Since potassium nitrate is poisonous, you’ll want to handle the material with care. Avoid any errant sparks to keep the nitrate from going up in flames before it has a chance to soak into the stump.
Finally, be careful with how you sow the nitrate into the stump. The potassium nitrate will kill off not only the stump but also the surrounding landscaping if you are not careful. Chemical rotting tends to work best for stumps of trees that are far away from other yard or landscape elements because of this, so keep the terrain in mind before using this method.
Finally, there is the classic way of removing a stump on your own: using an ax and shovel to pull it out of the ground. While this method isn’t the easiest to do, it is definitely the cheapest, especially if you already have the tools on hand.
The main benefit of using this method is that you can be as thorough as you want. With chemicals, you rely on the proper placement of the chemicals to kill it from the inside out. With physical tools, you can go through the soil yourself and ensure that the entire stump and the associated roots come out.
Even if you do not have the tools, buying a shovel and ax will serve other benefits down the road, unlike potassium nitrate. Shovels and axes make for good gardening and landscaping tools in other projects, while chemicals like potassium nitrate are more specialized.
Stump Grinding Cost FAQs
Here are some of the common questions out there about stump grinding costs and details:
What Is the Difference Between Stump Grinding and Stump Removal?
While stump grinding involves turning the stump down into mulch with a grinder, stump removal requires the physical extraction of the stump from the earth. Stump removal is a complete disposal process, while stump grinding is less expensive.
Does Tree Removal Include Stump Grinding?
While many arborists will offer stump grinding as part of their tree removal package, it is not a guaranteed part of every tree removal package. If you are not sure if your arborist will grind the stump after removing a tree, ask before any agreements are made.
Can Stump Grinding Be Bundled With Other Tree Landscaping Services?

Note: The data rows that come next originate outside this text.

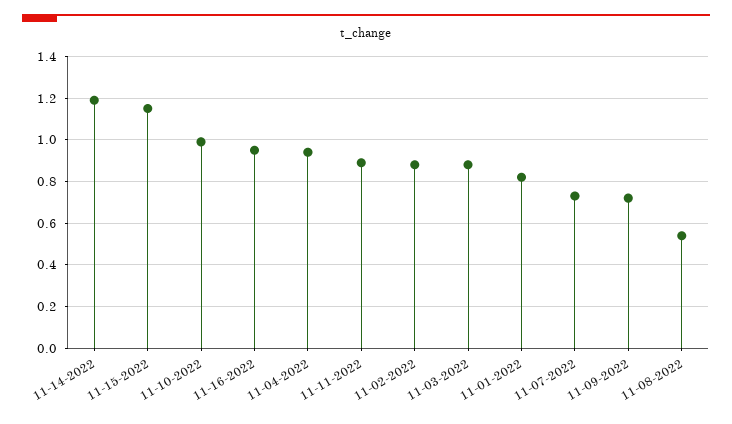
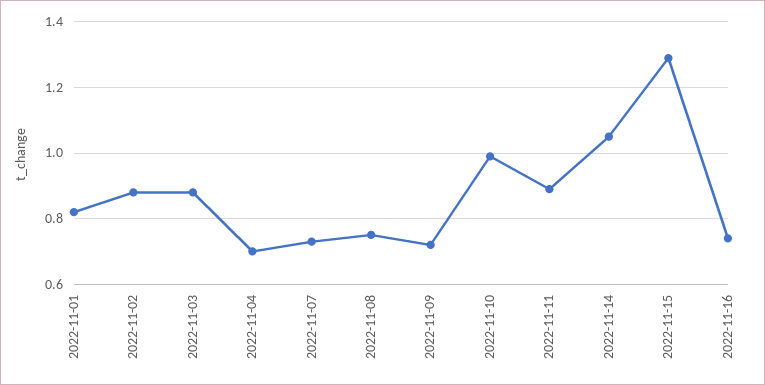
  {
-   "11-14-2022": 1.2,
+   "11-14-2022": 1.05,
-   "11-15-2022": 1.15,
+   "11-15-2022": 1.3,
    "11-10-2022": 1,
-   "11-16-2022": 0.95,
+   "11-16-2022": 0.75,
-   "11-04-2022": 0.95,
+   "11-04-2022": 0.7,
    "11-11-2022": 0.9,
    "11-02-2022": 0.9,
    "11-03-2022": 0.9,
    "11-01-2022": 0.8,
    "11-07-2022": 0.75,
    "11-09-2022": 0.7,
-   "11-08-2022": 0.55
+   "11-08-2022": 0.75
  }

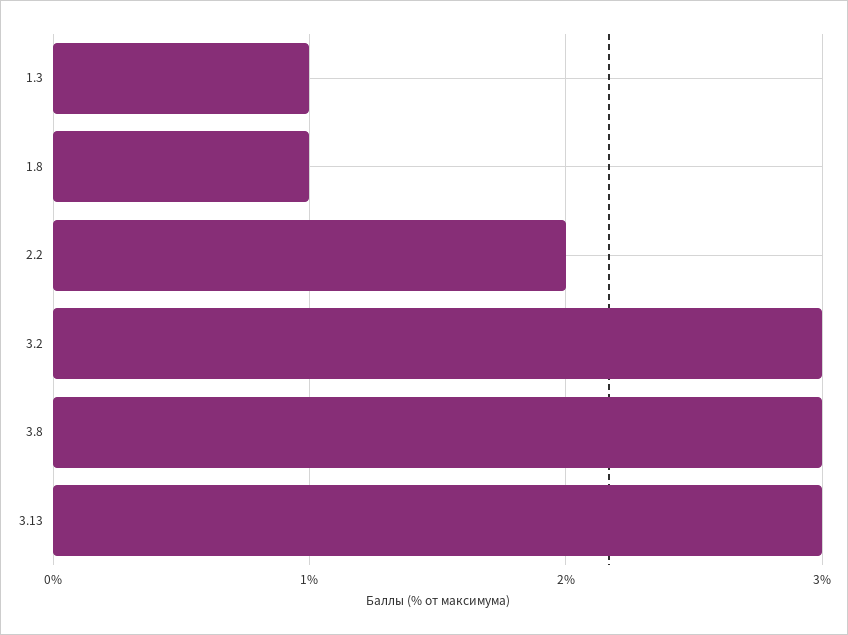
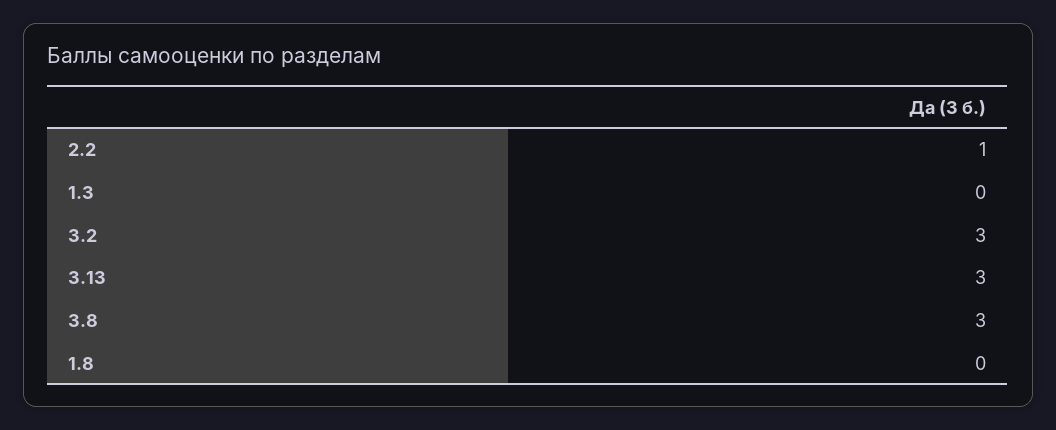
  {
-   "1.3": 1,
+   "1.3": 0,
-   "1.8": 1,
+   "1.8": 0,
-   "2.2": 2,
+   "2.2": 1,
    "3.2": 3,
    "3.8": 3,
    "3.13": 3
  }

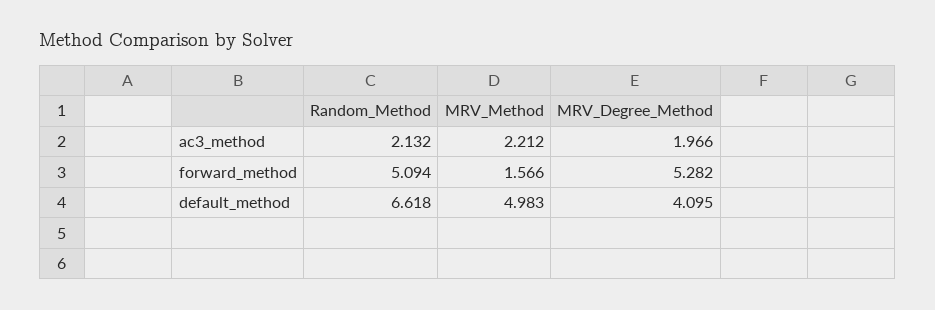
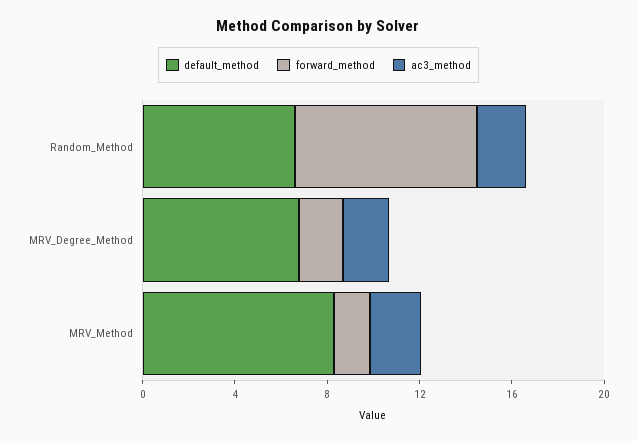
  {
    "ac3_method": {
      "Random_Method": 2.132,
      "MRV_Method": 2.212,
      "MRV_Degree_Method": 1.966
    },
    "forward_method": {
-     "Random_Method": 5.094,
+     "Random_Method": 8,
      "MRV_Method": 1.566,
-     "MRV_Degree_Method": 5.282
+     "MRV_Degree_Method": 2
    },
    "default_method": {
      "Random_Method": 6.618,
-     "MRV_Method": 4.983,
+     "MRV_Method": 8,
-     "MRV_Degree_Method": 4.095
+     "MRV_Degree_Method": 7
    }
  }

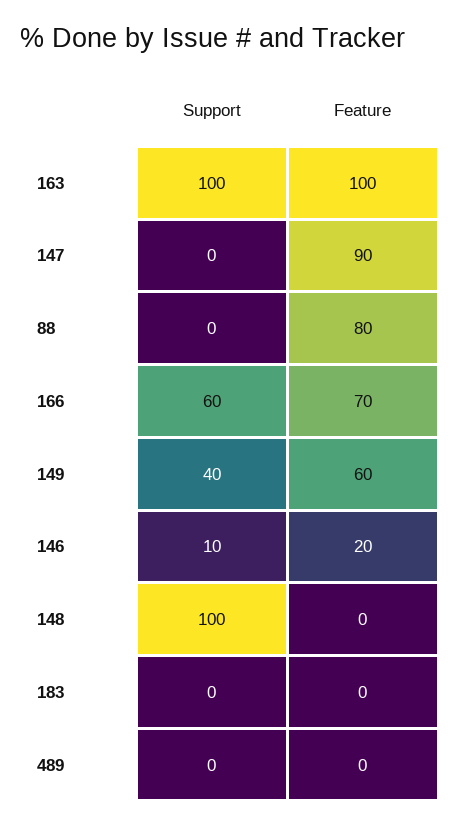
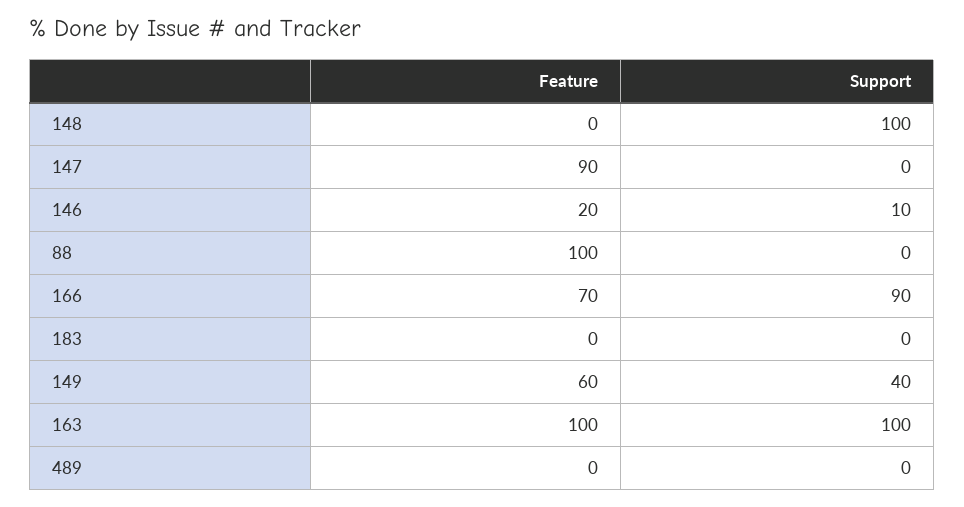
  {
    "Support": {
      "163": 100,
      "147": 0,
      "88": 0,
-     "166": 60,
+     "166": 90,
      "149": 40,
      "146": 10,
      "148": 100,
      "183": 0,
      "489": 0
    },
    "Feature": {
      "163": 100,
      "147": 90,
-     "88": 80,
+     "88": 100,
      "166": 70,
      "149": 60,
      "146": 20,
      "148": 0,
      "183": 0,
      "489": 0
    }
  }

Stump grinding can be, and generally is, included with other tree landscaping services. Many arborists will include stump grinding as part of their tree removal package to give their clients a way to save money and improve the look of their property.
Why Should You Grind Stumps?
Stump grinding is less expensive than hiring a professional to do a total removal of the tree stump. Additionally, stump grinding produces a lot of mulch, which has a variety of landscaping and gardening uses that savvy businesses or property owners could use to their advantage.
The price of stump grinding relies on several factors, like how many stumps you need to ground down and what the surrounding area looks like. Each factor can affect the project’s price, with difficult circumstances increasing the total cost.
Generally, your best bet is to have a professional come out ahead of time and assess the site first. By getting another pair of eyes on the area, you can get a better idea of how much the project will cost by cutting back on the chance that something unexpected comes up mid-project, keeping your business running smoothly.